# Method for getting correct answer? Thank you!

What is the value of Kc at 226.85 °C for the reaction below if Kp is 6.24e-3 at this temperature?
CO(g) + 2H2(g) ↔ CH3OH(g)

a. 3.70e-6

b. 2.1614

c. 1.08e5

d. 10.5000

## To find the value of Kc at 226.85 °C for the given reaction, we can use the formula relating Kp and Kc. The formula is:

Kp = Kc(RT)^(∆n)

Where:
- Kp is the equilibrium constant in terms of partial pressures.
- Kc is the equilibrium constant in terms of concentrations.
- R is the ideal gas constant (0.0821 L·atm/(mol·K)).
- T is the temperature in Kelvin.
- ∆n is the difference in the number of moles of gaseous products and gaseous reactants.

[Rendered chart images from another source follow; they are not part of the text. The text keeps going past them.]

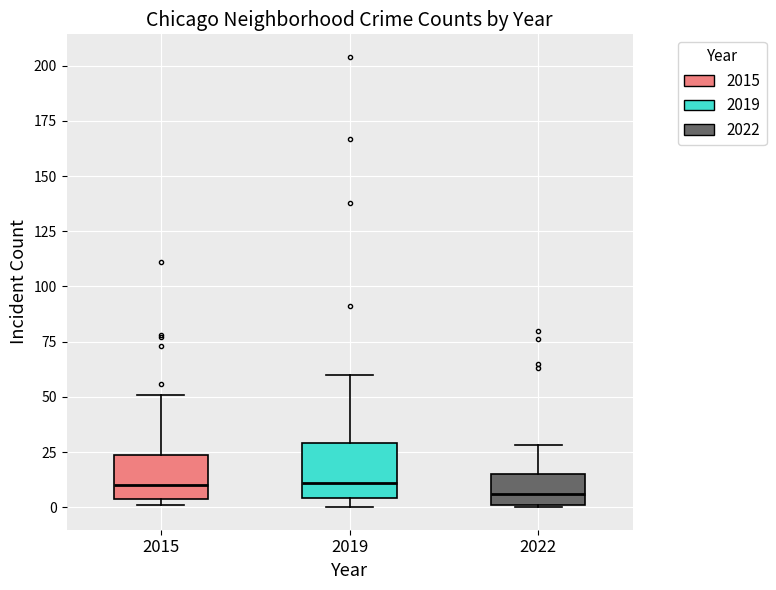

Reading left to right, read every box against the y-axis: the position of its median line, the range the box covers, and the ends of its whiskers. The values are not printed on the chart, so give them approximately, as read against the axis.

2015: median 10, box 5 to 25, whiskers 0 to 50
2019: median 10, box 5 to 30, whiskers 0 to 60
2022: median 5, box 0 to 15, whiskers 0 to 30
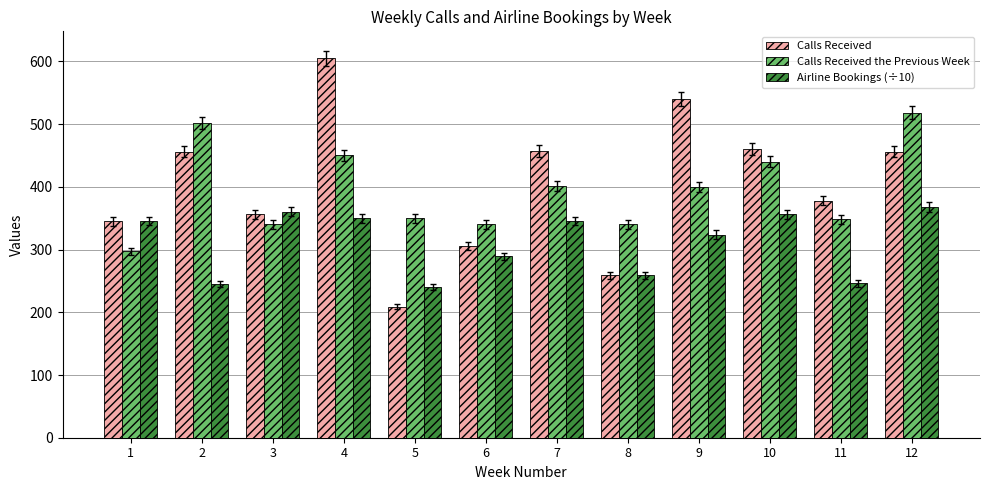

Which category has the lowest value in the Airline Bookings (÷10) series?

5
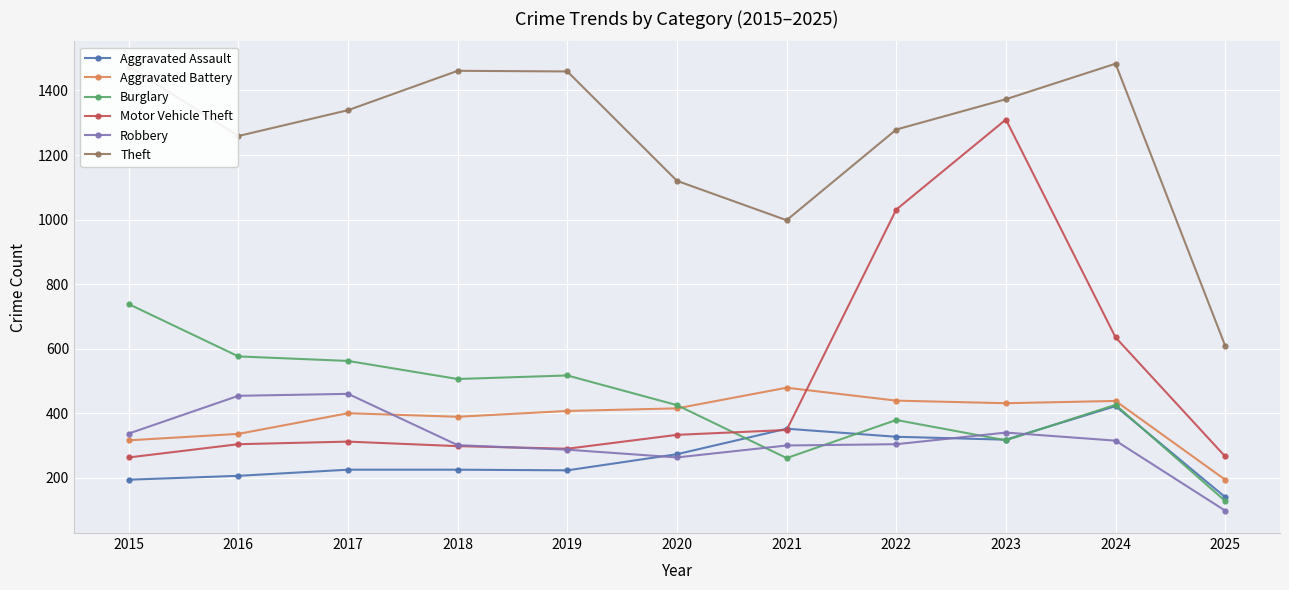

The value of Theft at 2018 is 954. True or false?

False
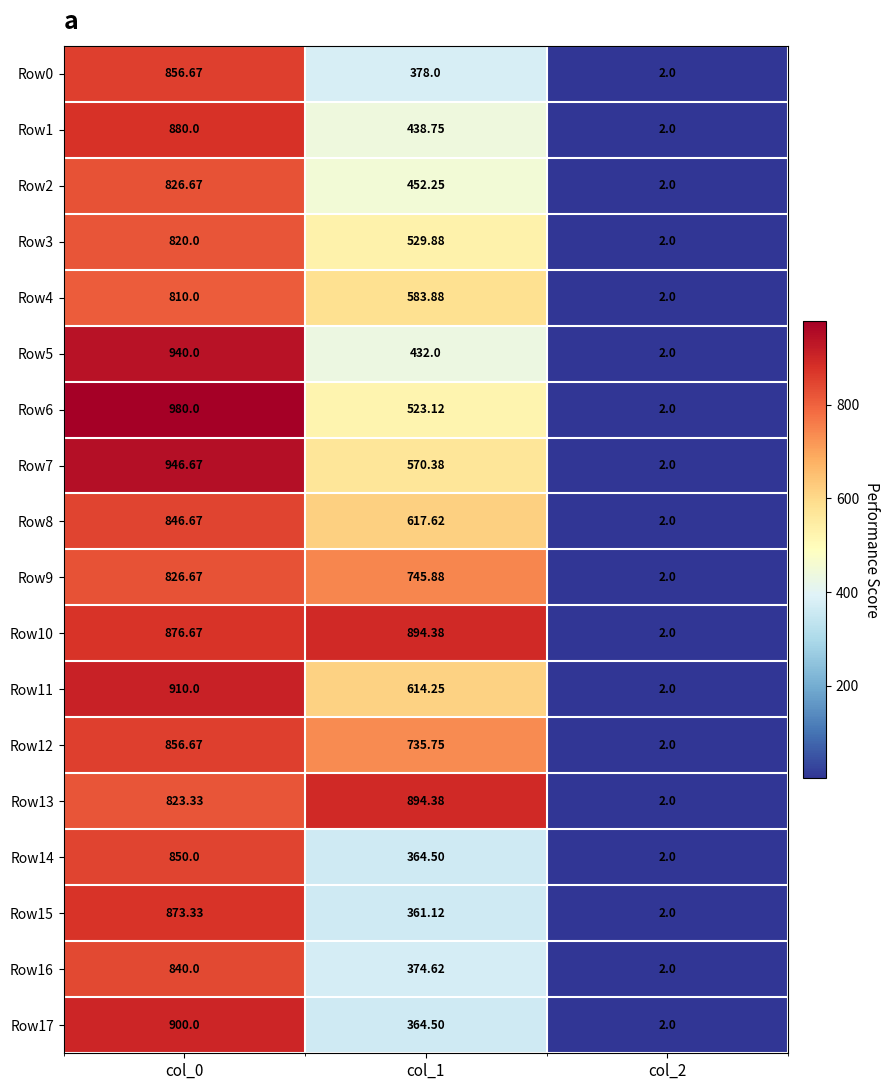

What is the total value across all series at col_2?

36.0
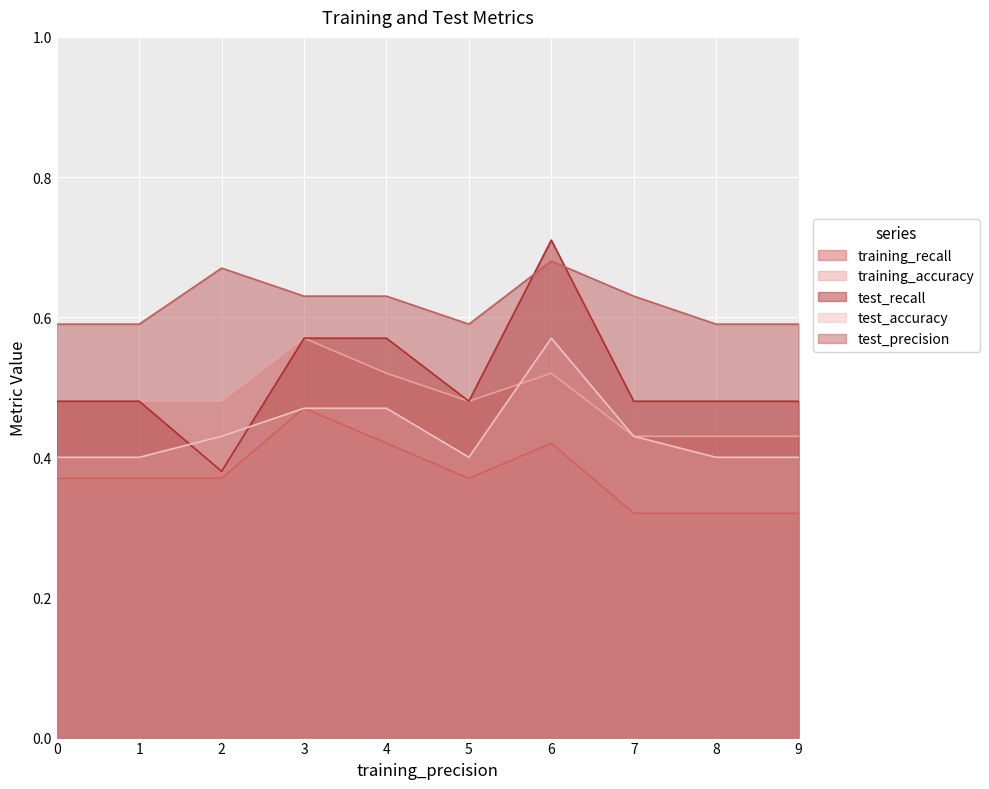

Is the value of training_accuracy at 5 greater than the value of training_recall at 0?

Yes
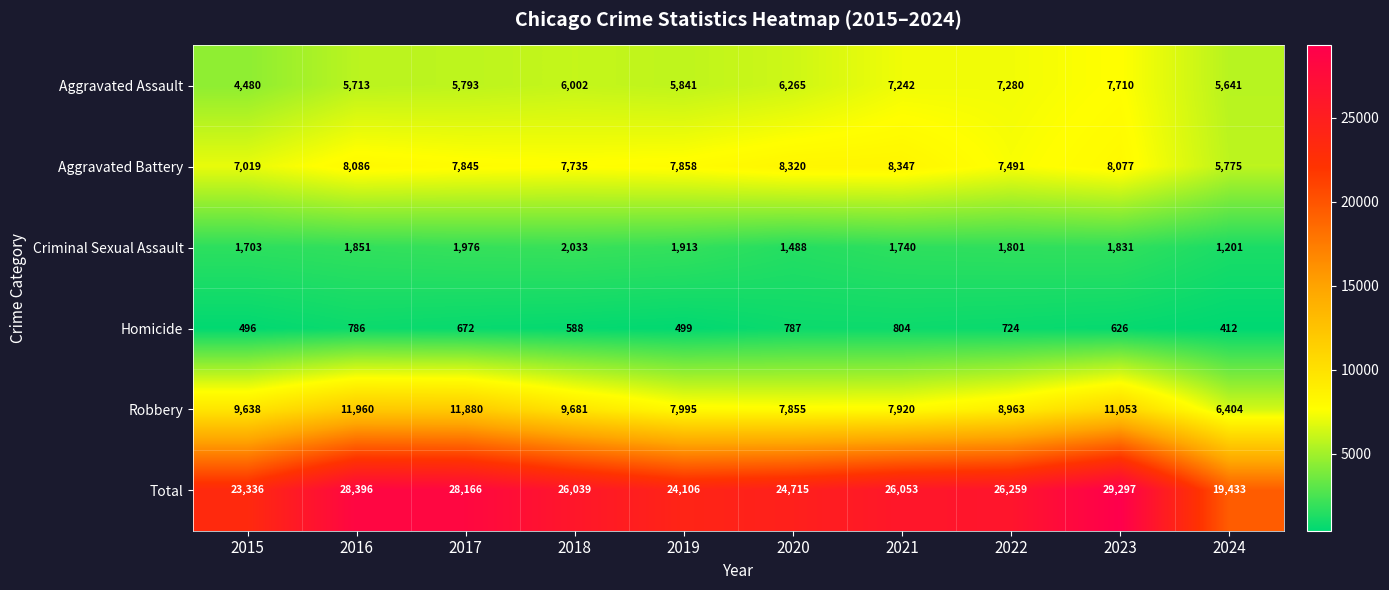

True or false: Aggravated Battery has a value of 5350 at 2023.

False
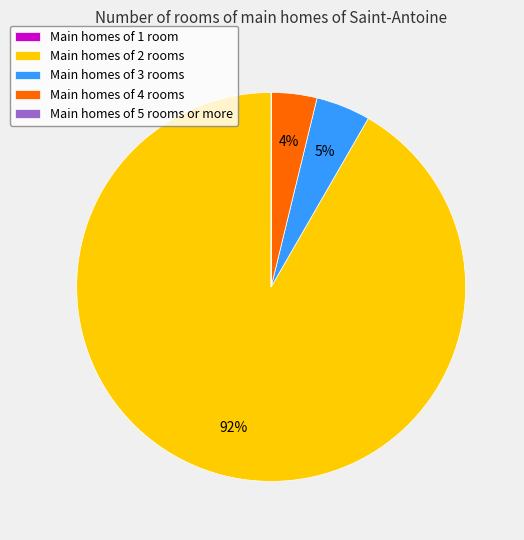

What percentage is the Main homes of 3 rooms slice, to the nearest percent?

5%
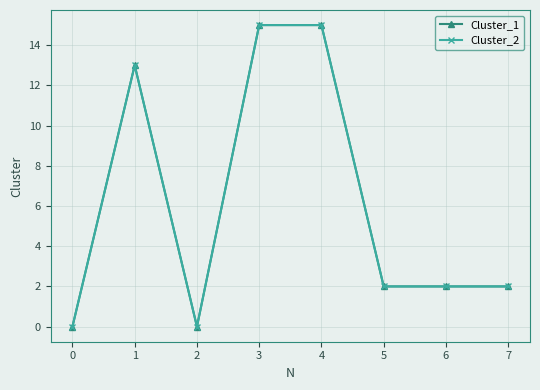

Is this an area chart (filled region under the line)?

No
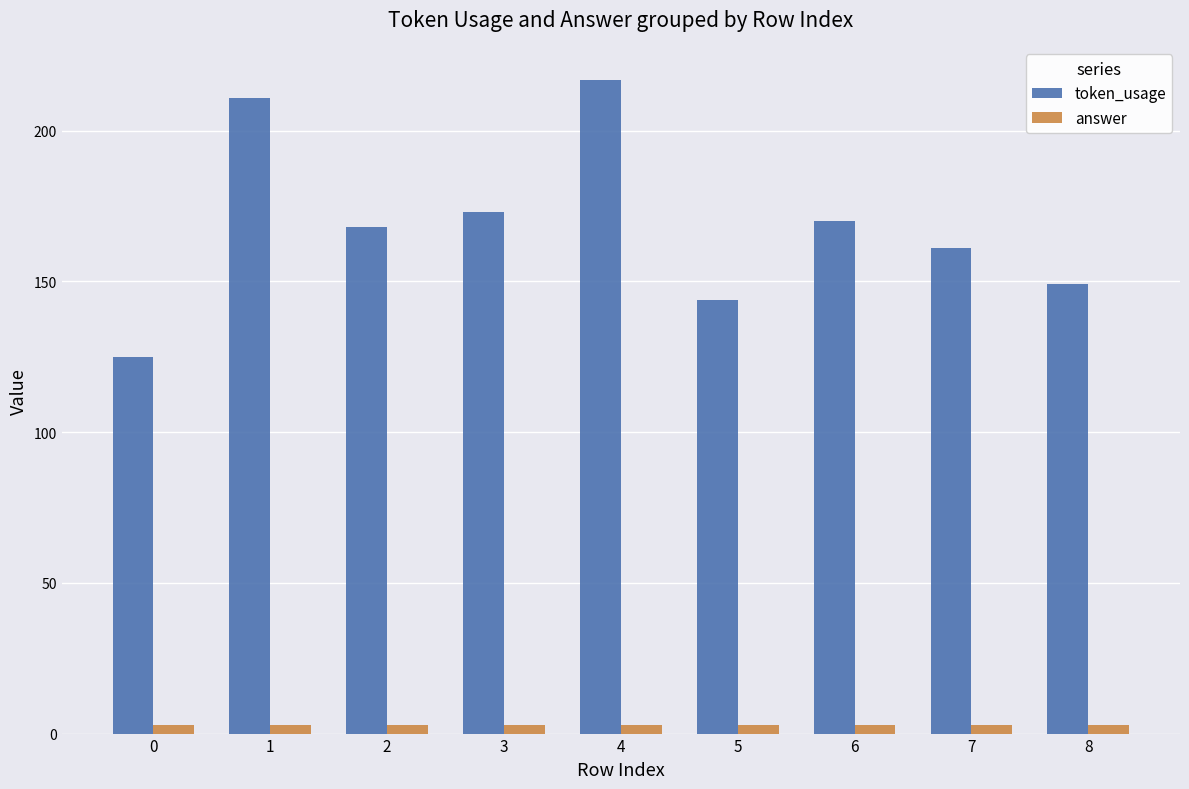

Reading left to right, extract all data points from this chart.

token_usage: 0=125	1=211	2=168	3=173	4=217	5=144	6=170	7=161	8=149
answer: 0=3	1=3	2=3	3=3	4=3	5=3	6=3	7=3	8=3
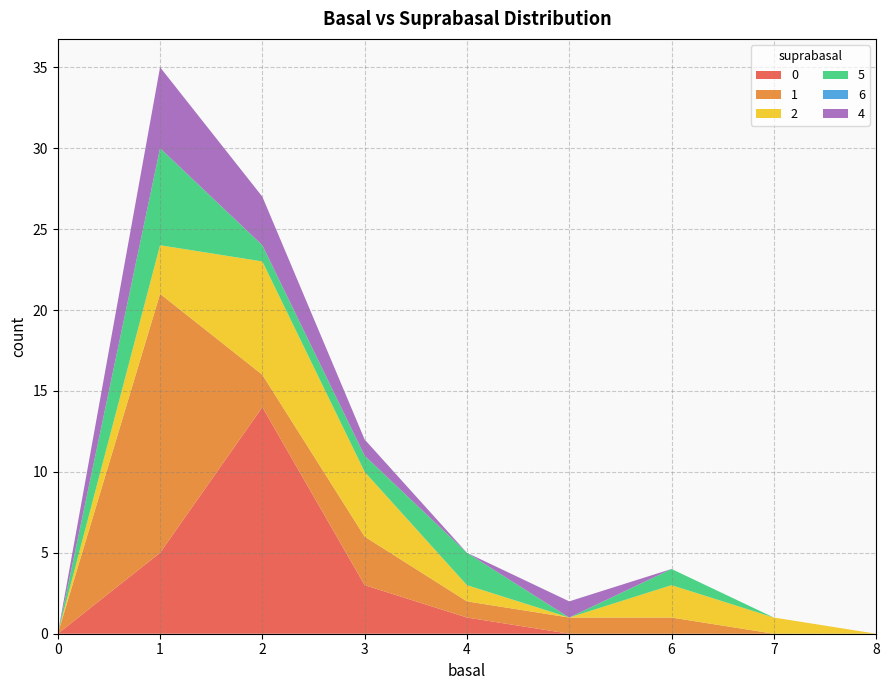

Reading left to right, list all the values displayed in this chart.

0: 0	5	14	3	1	0	0	0	0
1: 0	16	2	3	1	1	1	0	0
2: 0	3	7	4	1	0	2	1	0
5: 0	6	1	1	2	0	1	0	0
6: 0	0	0	0	0	0	0	0	0
4: 0	5	3	1	0	1	0	0	0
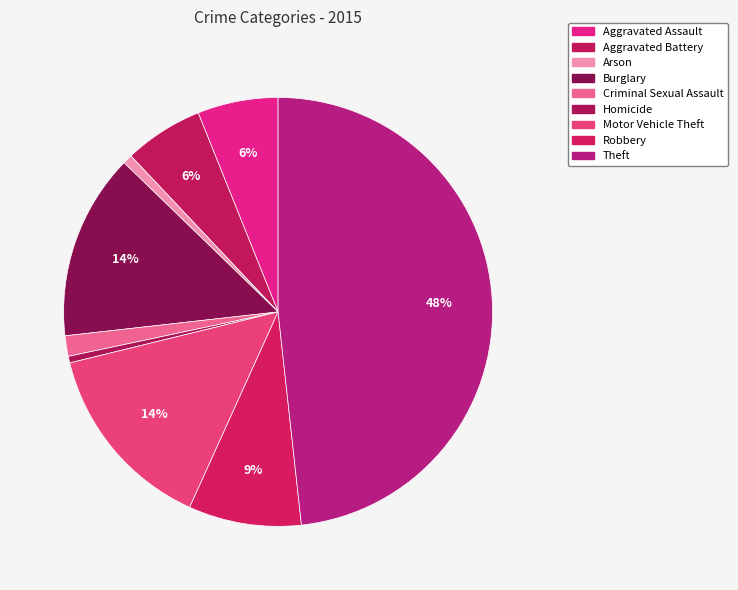

To the nearest percent, what percentage of the pie is Arson?

1%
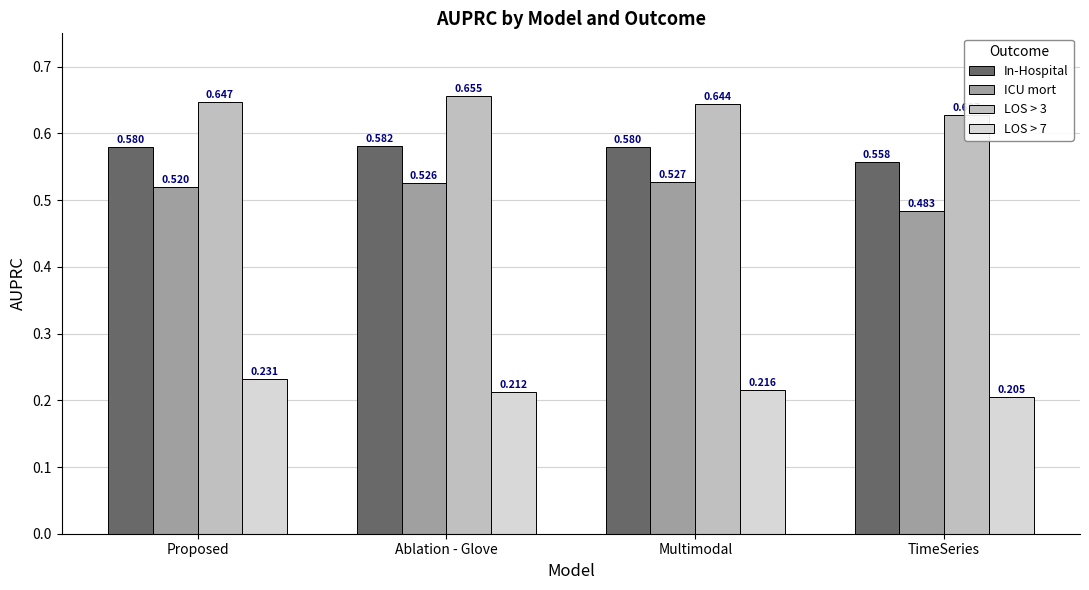

What is the label of the 2nd bar from the right?

Multimodal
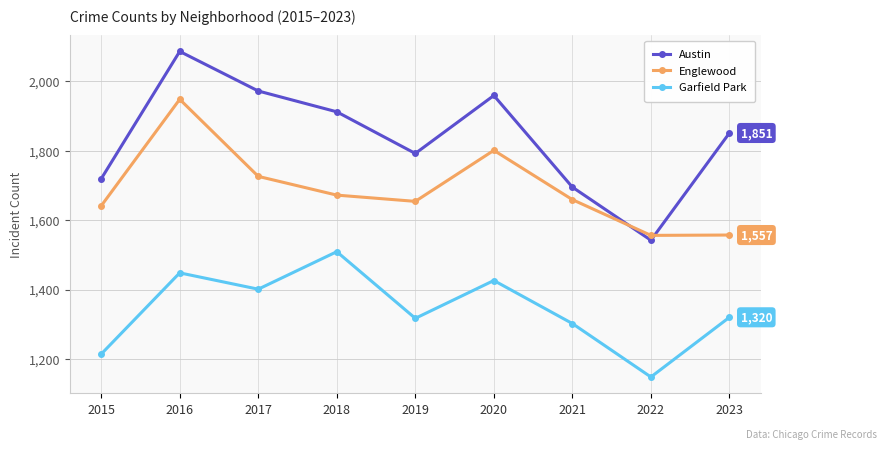

At which category is the sum across all series the highest?

2016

In this case, the reaction is:
CO(g) + 2H2(g) ↔ CH3OH(g)

We can see that there is 1 mole of CO and 2 moles of H2 as reactants, and 1 mole of CH3OH as a product. Therefore,
∆n = (1) - (1+2) = -2

Given:
Kp = 6.24e-3
T = 226.85 °C = (226.85 + 273.15) K = 500 K

Now we can substitute the values into the formula:
6.24e-3 = Kc(0.0821 L·atm/(mol·K))(500 K)^(-2)

To solve for Kc, we rearrange the formula:
Kc = Kp / (R * T)^∆n

Substituting the values:
Kc = 6.24e-3 / (0.0821 L·atm/(mol·K))(500 K)^(-2)
Kc = 6.24e-3 / (0.0821 * 500^(-2))

Calculating the value of Kc gives:
Kc ≈ 10.5000

Therefore, the correct answer is (d) 10.5000.

## To find the value of Kc at 226.85 °C for the given reaction, we need to use the relationship between Kp and Kc. The equation for this relationship is:

Kp = Kc(RT)^(Δn)

Where Kp is the equilibrium constant in terms of partial pressures, Kc is the equilibrium constant in terms of molar concentrations, R is the gas constant, T is the temperature in Kelvin, and Δn is the change in the number of moles of gas particles.

In this case, we are given the value of Kp as 6.24e-3 at 226.85 °C, but we need to convert the temperature to Kelvin first.

To convert from degrees Celsius to Kelvin, we use the formula:

T(K) = T(°C) + 273.15

So, T(K) = 226.85 + 273.15 = 500 K.

Now, we need to determine the value of Δn, which is the difference in the number of moles of gas particles on the product side minus the number of moles of gas particles on the reactant side.

In the given reaction: CO(g) + 2H2(g) ↔ CH3OH(g)

The reactant side has 1 mole of CO(g) and 2 moles of H2(g), while the product side has 1 mole of CH3OH(g). So, Δn = (1-0) = 1.

Next, we substitute the given values into the equation and solve for Kc:

Kp = Kc(RT)^(Δn)
6.24e-3 = Kc(0.0821 L·atm/(mol·K))(500 K)^(1)
6.24e-3 = Kc(0.0821)(500)
6.24e-3 = 41.05 Kc

Now, we can solve for Kc by dividing both sides of the equation by 41.05:

Kc = 6.24e-3 / 41.05 = 1.519e-4

Therefore, the value of Kc at 226.85 °C for the given reaction is approximately 1.519e-4.

None of the answer choices provided match this value.